It’s Alive! Or not. Just because a highly intriguing, informative and amusing book — in its Darwinian take on fiction — merges science and literature, doesn’t mean that biologists analyzing belles-lettres has led to the creation of a literary Frankenstein. Neither are evolutionary biologists, sociobiologists, behavioral ecologists, Darwinian anthropologists and evolutionary psychologists — like angry villagers raising reading lights aloft and storming University English Department ivory towers — going to be demanding the replacement of Derrida texts with DNA tests in their efforts to explore the nature of human nature.

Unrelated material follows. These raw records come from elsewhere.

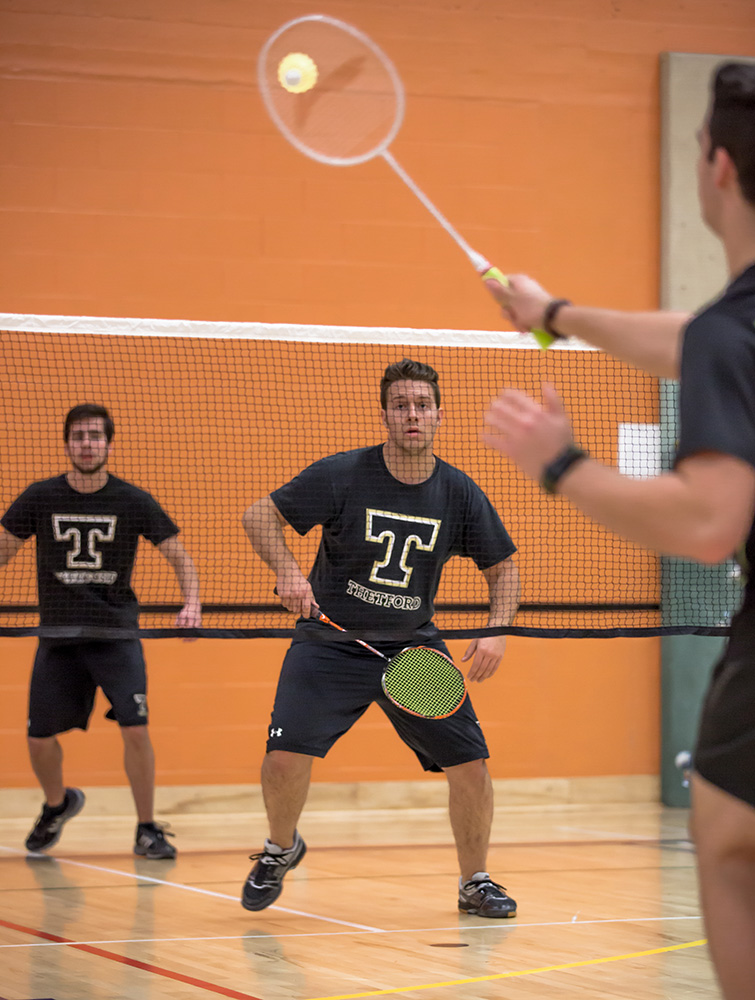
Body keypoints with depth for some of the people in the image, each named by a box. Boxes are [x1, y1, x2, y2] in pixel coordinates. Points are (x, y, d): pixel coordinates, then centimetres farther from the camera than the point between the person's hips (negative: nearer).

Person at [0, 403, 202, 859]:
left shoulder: (133, 501, -4)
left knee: (135, 728, -16)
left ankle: (147, 830, 0)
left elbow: (179, 555, 1)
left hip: (116, 633, -2)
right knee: (40, 738, 2)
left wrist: (192, 604, -16)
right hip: (57, 634, 2)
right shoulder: (40, 498, -1)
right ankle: (57, 804, 34)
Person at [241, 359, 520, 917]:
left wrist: (497, 630, -10)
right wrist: (287, 570, -23)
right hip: (331, 641, -2)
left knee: (471, 765, -6)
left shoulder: (460, 494, -4)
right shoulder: (342, 476, -12)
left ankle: (475, 883, 17)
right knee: (286, 756, -17)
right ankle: (281, 849, 16)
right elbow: (260, 515, -6)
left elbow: (502, 567, 7)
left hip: (415, 646, 2)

“Our intent,” notes authors David P. Barash and his daughter Nanelle R. Barash of Madame Bovary's Ovaries: A Darwinian Look At Literature, "is not to sweep away any current literary theories in favor of science,” but to provide “a useful tool to add to each reader’s kit.” In a twofold manner, they extend the concept that people are biological creatures sharing a universal, evolved nature - and add to this premise the principle that evolutionary psychology, in discovering a wealth of information about human behavior, offers much in the way of gratifying and worthy insights into the world of fiction as well as fact.
In their accessible, conversational style and straightforward approach to a new and, as they admit, a controversial study, the Barashes’ aim is to describe some key ideas in modern Darwinian behavioral biology and explain how they apply to and thrive in literature. Furthermore, main chapter topics on such writers, titles and characters as Othello, Jane Austen, Gone With The Wind, Madame Bovary, The Godfather, Cinderella, The Three Musketeers, Catcher In The Rye, Portnoy’s Complaint, and Of Mice and Men are used as springboards to segue into similar and other relevant subjects — creating a diverse and widely-encompassing work.

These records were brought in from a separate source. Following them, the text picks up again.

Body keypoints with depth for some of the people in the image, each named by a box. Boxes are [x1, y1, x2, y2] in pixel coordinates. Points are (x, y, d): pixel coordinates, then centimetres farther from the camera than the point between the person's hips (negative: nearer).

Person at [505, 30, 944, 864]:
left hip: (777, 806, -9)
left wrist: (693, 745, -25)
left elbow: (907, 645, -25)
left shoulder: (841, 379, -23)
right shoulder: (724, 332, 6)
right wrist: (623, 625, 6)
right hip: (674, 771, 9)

In illustration of this branching-out, the examination of sexual selection, or choice of mates, starts off centering on Jane Austen, “poet laureate of female choice,” whose novels, such as Pride and Prejudice, explore “universally acknowledged” truths about single men in want of a wife and the jockeying of social and material positioning that goes on in the name of hypergamy, or “marrying up.” The Barashes maintain that the young ladies in Austen’s novels look for a husband with much the same criteria as female animals do in their seeking of a mate. “Call them,” the authors state, “the three goods: good genes, good behavior, and good stuff. In other words, looks, personality, and money, although not necessarily in that order.”